Music

Video Vultures: Radical Empowerment

In Video Vultures, Cory Clifford takes a look at different music videos and ties them together through musical, political and cultural similarities.

Any song, whether it be a dubstep instrumental or a jukebox country classic, can provide a sense of empowerment. The way music moves people, and creates temporary weightlessness, is ultimately a perfect moment of escapism. The music video on the other hand is only empowering based on cinemagraphic narrative. From Mary J. Blige’s “No More Drama” to Poison’s “Every Rose Has Its Thorn,” these music videos feature an internal struggle throughout that can send you an emotional roller coaster, provided you fall for its intentions to do so. But then there are some music videos that wake you up. They brighten your eyes or provide you with a furled brow. It’s those music videos whose message isn’t just internal, but is a cultural colossus demanding to be a discussion point in modern conversation and history.

One of the earliest instances of such a video from my memory, was from one of my dad’s favorite bands of the 90s – Rage Against The Machine. Now RATM has always been controversial and a politically charged band, but the ultimate statement comes with their The Battle of Los Angeles single, “Guerilla Radio.”

The video opens up in a white infinite void, where obvious sweatshop workers are on display, while throughout the video, various clips of a model-like man and woman couple display an Eddie Bauer-esque sense of blithe ignorance. I remember watching the video as a kid, and thinking about how a few years earlier, my mother was tsking at the reporting of Nike’s infamous sweatshop scandal. Rage hit the nail on the head with this video, and to this day it still is all I picture whenever I hear the song. A few years later, nearly every rock band had a statement to make, in particular about former president George W. Bush.
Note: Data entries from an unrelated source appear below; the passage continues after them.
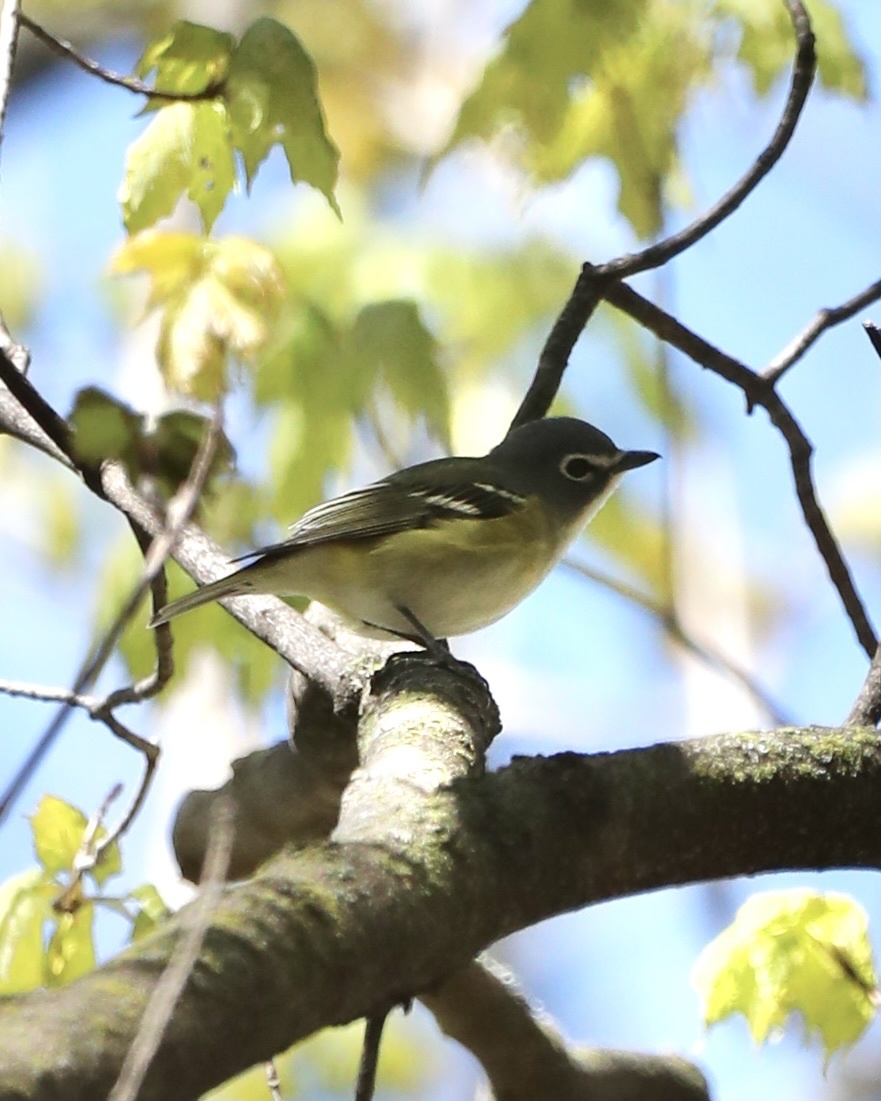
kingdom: Animalia
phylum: Chordata
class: Aves
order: Passeriformes
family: Vireonidae
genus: Vireo
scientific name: Vireo solitarius
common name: Blue-headed vireo
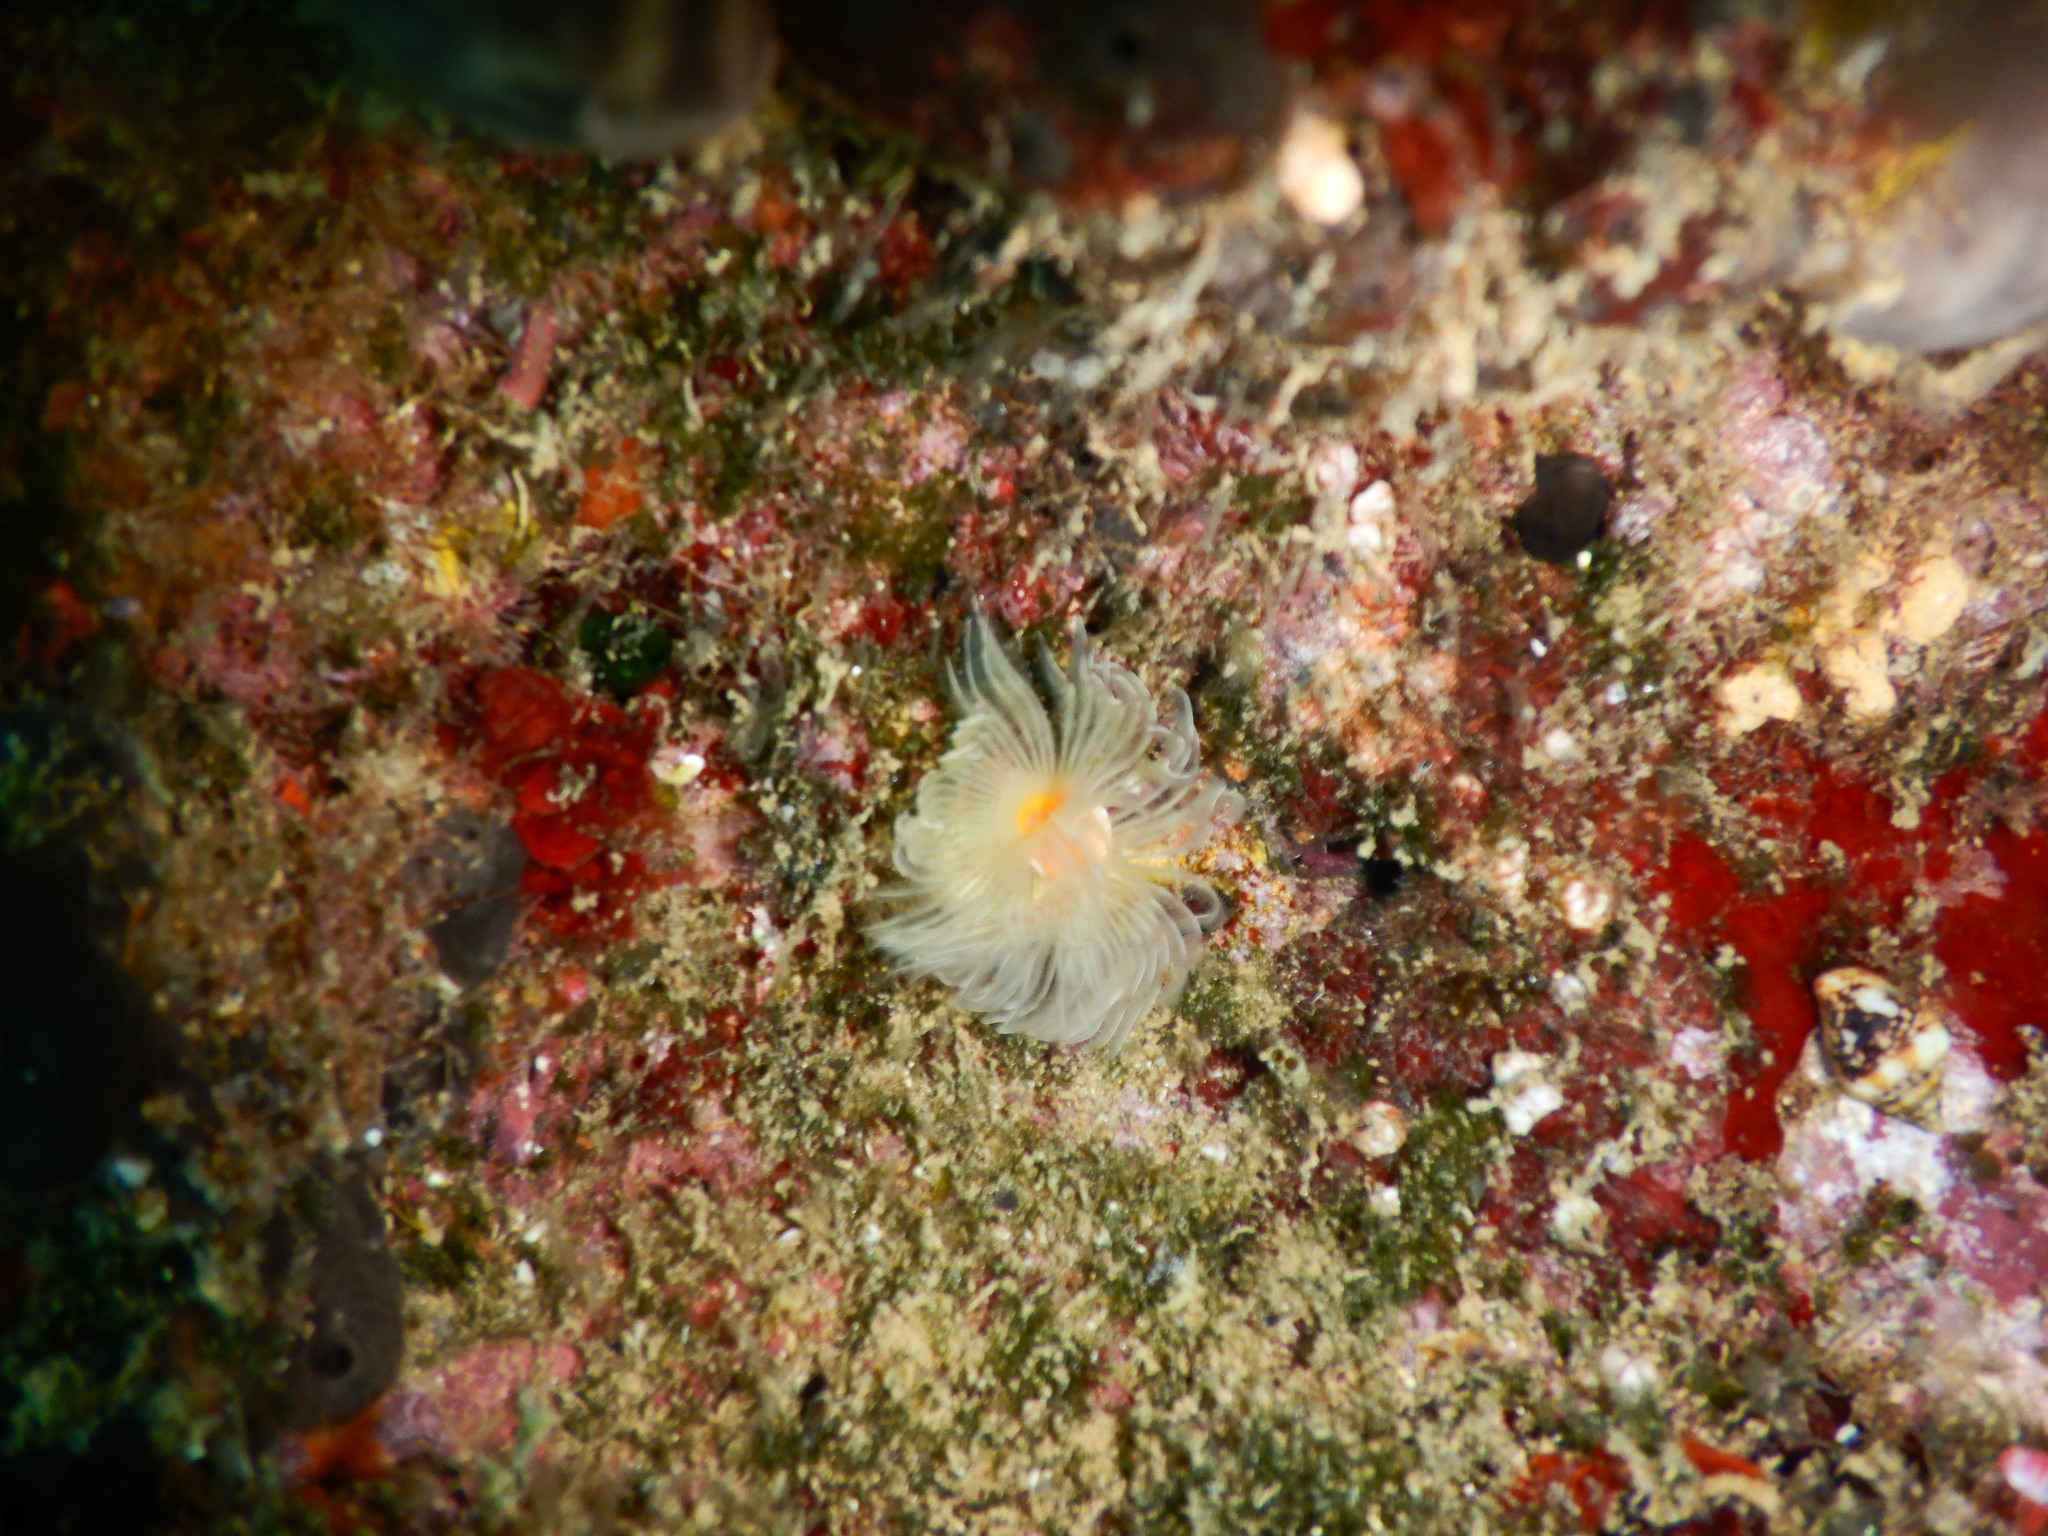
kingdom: Animalia
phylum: Annelida
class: Polychaeta
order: Sabellida
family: Serpulidae
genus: Protula
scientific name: Protula tubularia
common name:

Politics aside, one has to admit that the video for “Megalomaniac” by Incubus is an incredibly effective of display of impressive collage art that perpetrates the terror of tyranny, imperialism, and falseness in American icon worship. This politically charged video and song are an interesting and impressive display of the culture of fear that the first decade of the new millennium was all about. Looking back at this particular pop song, it’s incredibly daunting today, considering how relevant it still is to the war-mongering, secrecy and media-blindness that culmination of our ever-crumbling infrastructure. Fortunately, out of struggle, music tends to appear to be more aware, more daring and in many cases revolutionary. This certainly can be said about the music and music video for Janelle Monae & Erykah Badu’s new single “Q.U.E.E.N.”

But what’s particularly interesting about “Q.U.E.E.N.” is how subtly rebellious the entire video is. Everything is in black and white, which serves as a brilliant platform for the message of the song. Janelle and Erykah Badu (known in the video as “Badula Oblongata”) exist in a futuristic museum piece of rebels, where mini-references towards fashion expectations of men and women create this very eye-opening video experience, that many could miss, but those who don’t can be overwhelmingly impressed by. Lastly, the song is a huge statement, and in the last verse of it Janelle raps some serious truth in lines like “They keep us underground working hard for the greedy/But when it’s time pay they turn around and call us needy” and “Will you be electric sheep?/Electric ladies, will you sleep?/Or will you preach?” That last verse where goes really hard shows Janelle in this Bond-like light display, and one of the reasons it’s so real is because it shows Janelle in her uniform: a tuxedo. By simply wearing that tuxedo, Janelle shows her ability to be a queen and to escape the expectations of pop stardom, femininity, and African-American women.

Looking back at compilations like Rock Against Bush or Green Day’s American Idiot, and even some of Eminem’s political songs, some of these songs were so overtly angry that it seemed nauseating at times. Though Rage Against The Machine and Incubus were overt as well, there seemed to be a sense of “waking up” while sitting on your couch eating Cheetos and watching MTV music videos. Art pop on the other hand, well, it’s only recently starting to make a comeback, thanks to the previous decade’s massive influence of “indie” culture. Though Janelle Monae certainly isn’t the first of the modern era to strive for artistic-pop stardom, she’s definitely one of the most impressive. She’s like if Miles Davis had the pipes of Tina Turner and the lyrics of Q-Tip, and though she may not be quite on her way to something like In A Silent Way, “Q.U.E.E.N.” is definitely her first instant-classics, and its empowering message is the reason. Us “millennials” are brewing up some seriously impressive counter-culture, and though are society’s problems are far from over, radical music like the aforementioned, are ones to incite just enough empowerment to want to fix them.